La fe en la literatura
Alvaro Matus / Periodista / Ante los nacionalismos exacerbados, los abusos de la autoridad y la pobreza espiritual de nuestra civilización, Mario Vargas Llosa se aferra a la literatura con la misma fe de su admirado Flaubert y con la misma convicción que demostraron escritores tan distintos a él como Joseph Roth, Robert Musil o Walter Benjamin. Cuando se derrumbó el Imperio Austro Húngaro, a principios del siglo XX, cayó algo más que un sistema de gobierno. Aguijoneada por toda suerte de fanatismos, se desplomó una forma de vida, una cultura que permitió la integración de católicos, musulmanes, protestantes y judíos. La intensidad con que a estos escritores tan valorados ahora se les movió el piso es en muchos sentidos comparable a la que estamos viviendo desde que terminó la Guerra Fría y se diluyeron todas las certezas.

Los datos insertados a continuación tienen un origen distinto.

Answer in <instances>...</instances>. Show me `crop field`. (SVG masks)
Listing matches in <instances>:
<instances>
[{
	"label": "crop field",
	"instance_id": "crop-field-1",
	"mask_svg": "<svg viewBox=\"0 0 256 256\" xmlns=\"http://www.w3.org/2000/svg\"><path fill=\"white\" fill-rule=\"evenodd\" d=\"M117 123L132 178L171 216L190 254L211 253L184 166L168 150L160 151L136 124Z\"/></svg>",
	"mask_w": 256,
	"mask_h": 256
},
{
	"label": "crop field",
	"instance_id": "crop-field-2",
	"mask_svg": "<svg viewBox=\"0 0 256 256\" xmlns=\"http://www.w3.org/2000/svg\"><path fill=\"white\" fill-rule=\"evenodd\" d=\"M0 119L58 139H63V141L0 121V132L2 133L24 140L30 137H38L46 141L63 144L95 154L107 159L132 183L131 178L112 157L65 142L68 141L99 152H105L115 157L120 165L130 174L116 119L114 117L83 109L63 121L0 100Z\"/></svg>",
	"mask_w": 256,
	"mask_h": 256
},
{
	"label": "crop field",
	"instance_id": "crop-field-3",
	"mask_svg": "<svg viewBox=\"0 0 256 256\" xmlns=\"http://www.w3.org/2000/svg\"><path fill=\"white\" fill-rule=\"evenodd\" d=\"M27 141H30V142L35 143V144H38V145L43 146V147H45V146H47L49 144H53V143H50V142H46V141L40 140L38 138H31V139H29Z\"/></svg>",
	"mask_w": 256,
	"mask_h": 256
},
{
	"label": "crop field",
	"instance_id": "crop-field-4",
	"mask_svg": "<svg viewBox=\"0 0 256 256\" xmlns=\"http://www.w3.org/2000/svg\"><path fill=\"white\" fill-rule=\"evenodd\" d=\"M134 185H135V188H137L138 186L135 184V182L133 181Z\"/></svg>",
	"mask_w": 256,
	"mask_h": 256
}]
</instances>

El discurso del Premio Nobel fue en verdad una rareza, una excentricidad, si pensamos en cómo se ha instalado la idea de que la literatura sirve para entretener y distraernos de los problemas cotidianos. Es obvio que las novelas provocan un intenso placer, pero Vargas Llosa nos recuerda el sentido último de la ficción: «Seríamos peores de lo que somos sin los buenos libros que leímos, más conformistas, menos inquietos e insumisos y el espíritu crítico, motor del progreso, ni siquiera existiría. Igual que escribir, leer es protestar contra las insuficiencias de la vida».
Irritado ante el «pragmatismo de los especialistas» y el estado de la cultura actual, nos recuerda que el arte es un continuo: Salgari, Balzac, Stendhal, Mann, Faulkner, Borges… todos ellos forman una inmensa familia que nos ayuda a comprender las contradicciones (la riqueza) de la vida y a ser más tolerantes. En la propia experiencia de un lector conviven con naturalidad voces contrarias: de la épica del Ulises que regresa a casa a la resistencia enigmática de Bartleby, quien ante los desafíos de la existencia contesta: «Preferiría no hacerlo». La literatura, entonces, es sinónimo de pluralidad y capacidad para soñar otra vida posible. No sabemos si mejor o peor (el final siempre es abierto), aunque sí la vislumbramos más dinámica, más vigorosa, más libre. «Un mundo sin literatura -dijo Vargas Llosa- sería un mundo sin deseos ni ideales ni desacatos, un mundo de autómatas privados de lo que hace que el ser humano sea de veras humano: la capacidad de salir de sí mismo y mudarse en otro, en otros, modelados con la arcilla de nuestros sueños».
Sus palabras siguen resonando cuando tomamos nota de la fuerte contracción que ha tenido la lectura en nuestros colegios, especialmente la de los clásicos. «Lean un buen libro», recomendó el mismo Vargas Llosa cuando visitó una escuela de Estocolmo. Seguramente tenía en mente a Víctor Hugo o Dickens, autores que hoy se considera lejanos para los jóvenes, poco actuales, siendo que generaciones de generaciones han corroborado que la tristeza que embarga al lector de El amigo fiel, de Wilde, o la desesperación ante el hambre que pasa Oliver Twist en el orfanato, son las mismas en Toronto, Burdeos o Valdivia. En nuestros colegios incluso se lee a Luis Sepúlveda y Rivera Letelier, lo que no sería tan grave si no fuera a costa de La Araucana o Madame Bovary. Como si hicieran falta más argumentos, Italo Calvino advirtió que los clásicos «forman los términos de comparación, esquemas de clasificación, escalas de valores, paradigmas de belleza», razones más que suficientes para empezar a recobrar la fe en la literatura.